[Saved data entries]

+++++

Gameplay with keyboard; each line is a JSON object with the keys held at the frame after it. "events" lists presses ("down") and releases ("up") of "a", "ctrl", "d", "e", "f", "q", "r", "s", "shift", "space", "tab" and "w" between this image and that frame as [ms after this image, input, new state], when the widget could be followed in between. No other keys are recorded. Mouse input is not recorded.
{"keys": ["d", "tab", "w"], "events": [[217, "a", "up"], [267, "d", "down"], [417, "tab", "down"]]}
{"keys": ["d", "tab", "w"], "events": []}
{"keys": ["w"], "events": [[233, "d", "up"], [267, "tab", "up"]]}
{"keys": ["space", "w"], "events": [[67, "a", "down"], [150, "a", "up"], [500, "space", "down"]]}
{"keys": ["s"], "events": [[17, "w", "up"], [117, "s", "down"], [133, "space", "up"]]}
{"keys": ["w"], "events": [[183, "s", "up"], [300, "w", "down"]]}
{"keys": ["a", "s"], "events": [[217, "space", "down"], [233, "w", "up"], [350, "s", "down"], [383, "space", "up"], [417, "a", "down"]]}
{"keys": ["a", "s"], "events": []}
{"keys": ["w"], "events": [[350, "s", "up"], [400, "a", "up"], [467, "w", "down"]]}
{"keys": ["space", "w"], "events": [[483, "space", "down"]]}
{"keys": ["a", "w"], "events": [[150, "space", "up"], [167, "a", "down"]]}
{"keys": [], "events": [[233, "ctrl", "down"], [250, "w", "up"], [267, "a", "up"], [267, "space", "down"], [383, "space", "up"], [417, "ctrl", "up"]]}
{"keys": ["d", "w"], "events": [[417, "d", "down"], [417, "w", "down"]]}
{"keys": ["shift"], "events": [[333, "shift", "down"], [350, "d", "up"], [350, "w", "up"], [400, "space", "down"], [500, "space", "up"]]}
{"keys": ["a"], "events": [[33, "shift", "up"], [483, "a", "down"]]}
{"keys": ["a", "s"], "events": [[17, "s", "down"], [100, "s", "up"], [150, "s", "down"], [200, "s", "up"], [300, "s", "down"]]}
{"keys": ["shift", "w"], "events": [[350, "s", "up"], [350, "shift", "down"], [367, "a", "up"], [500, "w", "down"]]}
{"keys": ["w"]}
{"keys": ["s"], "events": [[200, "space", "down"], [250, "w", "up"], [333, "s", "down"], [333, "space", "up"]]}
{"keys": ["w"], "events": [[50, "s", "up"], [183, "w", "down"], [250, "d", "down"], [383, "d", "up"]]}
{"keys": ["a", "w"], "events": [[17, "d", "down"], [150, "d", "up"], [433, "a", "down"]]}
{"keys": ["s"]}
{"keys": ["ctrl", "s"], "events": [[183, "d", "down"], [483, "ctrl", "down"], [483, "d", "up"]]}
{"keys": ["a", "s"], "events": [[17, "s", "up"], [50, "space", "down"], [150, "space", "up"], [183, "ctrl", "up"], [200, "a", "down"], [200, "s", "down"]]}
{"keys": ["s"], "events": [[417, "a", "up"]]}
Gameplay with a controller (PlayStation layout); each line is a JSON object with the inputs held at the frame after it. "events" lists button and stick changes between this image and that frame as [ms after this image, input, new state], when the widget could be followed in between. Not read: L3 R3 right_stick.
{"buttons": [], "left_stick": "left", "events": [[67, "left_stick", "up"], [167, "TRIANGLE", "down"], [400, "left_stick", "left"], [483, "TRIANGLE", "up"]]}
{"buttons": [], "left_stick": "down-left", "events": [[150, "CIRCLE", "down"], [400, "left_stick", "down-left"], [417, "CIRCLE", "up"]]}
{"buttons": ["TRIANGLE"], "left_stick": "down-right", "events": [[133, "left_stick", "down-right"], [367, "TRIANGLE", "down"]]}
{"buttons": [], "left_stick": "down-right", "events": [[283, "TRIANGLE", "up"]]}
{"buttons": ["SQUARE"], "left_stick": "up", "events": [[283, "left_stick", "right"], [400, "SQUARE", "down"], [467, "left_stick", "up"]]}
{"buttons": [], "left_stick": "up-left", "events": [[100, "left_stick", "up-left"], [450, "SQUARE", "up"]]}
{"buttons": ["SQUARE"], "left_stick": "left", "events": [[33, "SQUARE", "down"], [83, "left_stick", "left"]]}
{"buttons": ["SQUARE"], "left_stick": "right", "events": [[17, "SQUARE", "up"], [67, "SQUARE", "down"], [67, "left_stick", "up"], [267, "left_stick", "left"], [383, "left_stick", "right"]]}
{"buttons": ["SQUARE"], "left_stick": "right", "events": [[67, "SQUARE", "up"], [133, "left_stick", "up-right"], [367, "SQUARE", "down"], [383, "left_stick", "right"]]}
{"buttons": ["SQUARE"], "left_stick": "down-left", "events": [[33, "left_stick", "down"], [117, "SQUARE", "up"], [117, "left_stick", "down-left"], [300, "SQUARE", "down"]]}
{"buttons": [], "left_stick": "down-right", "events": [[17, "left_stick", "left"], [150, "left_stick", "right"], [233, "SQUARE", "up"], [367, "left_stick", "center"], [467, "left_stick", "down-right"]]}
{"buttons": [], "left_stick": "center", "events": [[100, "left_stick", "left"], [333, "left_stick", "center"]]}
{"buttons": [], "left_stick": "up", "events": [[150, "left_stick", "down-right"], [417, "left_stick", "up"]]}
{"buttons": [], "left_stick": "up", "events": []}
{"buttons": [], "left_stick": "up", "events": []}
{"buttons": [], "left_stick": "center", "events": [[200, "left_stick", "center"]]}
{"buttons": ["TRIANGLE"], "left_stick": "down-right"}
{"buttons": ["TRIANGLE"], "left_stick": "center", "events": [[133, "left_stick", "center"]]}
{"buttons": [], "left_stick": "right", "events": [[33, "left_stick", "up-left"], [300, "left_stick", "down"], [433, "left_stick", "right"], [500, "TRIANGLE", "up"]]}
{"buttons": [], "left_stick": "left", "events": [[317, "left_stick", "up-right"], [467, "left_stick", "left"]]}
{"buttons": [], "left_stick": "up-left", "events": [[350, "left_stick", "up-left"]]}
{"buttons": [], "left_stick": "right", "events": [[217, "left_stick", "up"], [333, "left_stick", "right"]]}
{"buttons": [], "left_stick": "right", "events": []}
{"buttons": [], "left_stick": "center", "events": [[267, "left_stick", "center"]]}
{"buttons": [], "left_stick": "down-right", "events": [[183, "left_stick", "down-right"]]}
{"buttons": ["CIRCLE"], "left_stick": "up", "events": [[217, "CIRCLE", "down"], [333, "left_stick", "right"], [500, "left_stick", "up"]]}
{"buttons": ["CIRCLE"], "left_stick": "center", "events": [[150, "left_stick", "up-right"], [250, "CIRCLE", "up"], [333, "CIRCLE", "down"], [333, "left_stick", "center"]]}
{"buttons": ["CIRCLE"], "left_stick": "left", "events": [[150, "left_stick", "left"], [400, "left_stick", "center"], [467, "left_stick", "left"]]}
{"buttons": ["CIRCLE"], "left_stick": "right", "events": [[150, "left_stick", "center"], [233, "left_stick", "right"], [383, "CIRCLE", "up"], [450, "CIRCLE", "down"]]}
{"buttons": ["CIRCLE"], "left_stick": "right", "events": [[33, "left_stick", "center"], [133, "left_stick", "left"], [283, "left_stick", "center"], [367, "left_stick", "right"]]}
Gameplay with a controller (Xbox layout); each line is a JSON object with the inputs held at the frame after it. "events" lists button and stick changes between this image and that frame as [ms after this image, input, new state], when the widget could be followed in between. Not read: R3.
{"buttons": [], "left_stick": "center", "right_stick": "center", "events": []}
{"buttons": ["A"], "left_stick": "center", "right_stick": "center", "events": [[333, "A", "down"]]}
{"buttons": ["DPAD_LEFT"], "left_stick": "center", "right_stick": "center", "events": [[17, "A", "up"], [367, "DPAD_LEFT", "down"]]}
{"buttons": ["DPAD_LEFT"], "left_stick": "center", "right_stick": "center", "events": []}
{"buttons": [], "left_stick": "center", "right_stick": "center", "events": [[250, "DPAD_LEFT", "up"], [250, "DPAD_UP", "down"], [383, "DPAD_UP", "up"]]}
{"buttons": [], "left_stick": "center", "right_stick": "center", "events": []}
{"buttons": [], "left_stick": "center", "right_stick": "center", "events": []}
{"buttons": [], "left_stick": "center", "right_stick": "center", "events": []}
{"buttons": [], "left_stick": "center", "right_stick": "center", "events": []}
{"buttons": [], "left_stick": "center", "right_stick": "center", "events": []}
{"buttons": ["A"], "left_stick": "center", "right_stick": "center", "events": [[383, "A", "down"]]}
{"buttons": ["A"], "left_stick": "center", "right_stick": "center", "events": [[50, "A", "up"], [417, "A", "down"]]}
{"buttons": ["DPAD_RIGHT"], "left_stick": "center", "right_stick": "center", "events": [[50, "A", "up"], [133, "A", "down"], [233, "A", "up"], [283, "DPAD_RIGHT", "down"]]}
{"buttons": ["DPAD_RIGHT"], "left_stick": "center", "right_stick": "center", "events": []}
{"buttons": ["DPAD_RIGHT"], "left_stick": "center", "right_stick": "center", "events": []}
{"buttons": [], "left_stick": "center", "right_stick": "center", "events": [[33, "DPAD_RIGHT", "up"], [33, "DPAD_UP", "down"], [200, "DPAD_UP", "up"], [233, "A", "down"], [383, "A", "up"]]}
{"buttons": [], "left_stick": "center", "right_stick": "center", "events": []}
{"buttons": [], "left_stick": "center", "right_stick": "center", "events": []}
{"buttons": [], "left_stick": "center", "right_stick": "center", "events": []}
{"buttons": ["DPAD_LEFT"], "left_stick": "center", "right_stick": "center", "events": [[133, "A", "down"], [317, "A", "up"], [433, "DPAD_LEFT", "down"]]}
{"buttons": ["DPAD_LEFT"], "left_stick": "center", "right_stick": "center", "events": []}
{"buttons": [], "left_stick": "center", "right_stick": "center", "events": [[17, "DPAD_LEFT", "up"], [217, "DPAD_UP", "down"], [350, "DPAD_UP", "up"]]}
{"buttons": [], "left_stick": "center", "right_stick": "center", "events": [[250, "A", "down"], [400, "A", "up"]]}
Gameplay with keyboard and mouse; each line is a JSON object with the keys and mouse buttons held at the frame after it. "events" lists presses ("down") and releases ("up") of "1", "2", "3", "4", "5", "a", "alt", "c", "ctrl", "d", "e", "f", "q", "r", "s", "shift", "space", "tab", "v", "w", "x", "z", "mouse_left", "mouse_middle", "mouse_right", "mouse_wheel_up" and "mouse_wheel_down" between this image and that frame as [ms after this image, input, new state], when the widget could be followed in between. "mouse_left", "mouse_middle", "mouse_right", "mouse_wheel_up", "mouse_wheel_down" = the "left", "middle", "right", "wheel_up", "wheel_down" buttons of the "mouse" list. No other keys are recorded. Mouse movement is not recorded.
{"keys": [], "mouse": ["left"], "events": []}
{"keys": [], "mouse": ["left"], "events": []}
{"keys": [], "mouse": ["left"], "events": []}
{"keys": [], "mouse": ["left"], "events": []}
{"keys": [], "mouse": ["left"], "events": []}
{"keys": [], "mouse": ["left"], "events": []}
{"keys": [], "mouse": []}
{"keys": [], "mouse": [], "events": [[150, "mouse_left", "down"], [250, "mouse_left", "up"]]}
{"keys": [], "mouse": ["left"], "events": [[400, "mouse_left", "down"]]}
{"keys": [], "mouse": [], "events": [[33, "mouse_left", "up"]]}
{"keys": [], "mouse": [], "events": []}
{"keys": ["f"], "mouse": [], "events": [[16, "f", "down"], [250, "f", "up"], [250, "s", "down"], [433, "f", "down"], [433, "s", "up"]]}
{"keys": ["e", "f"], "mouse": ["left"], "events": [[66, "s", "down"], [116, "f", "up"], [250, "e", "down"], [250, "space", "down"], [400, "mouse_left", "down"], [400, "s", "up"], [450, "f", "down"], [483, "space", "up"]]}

+++++

Give back one number only: the count of lines in the entries that hold the string "controller".

2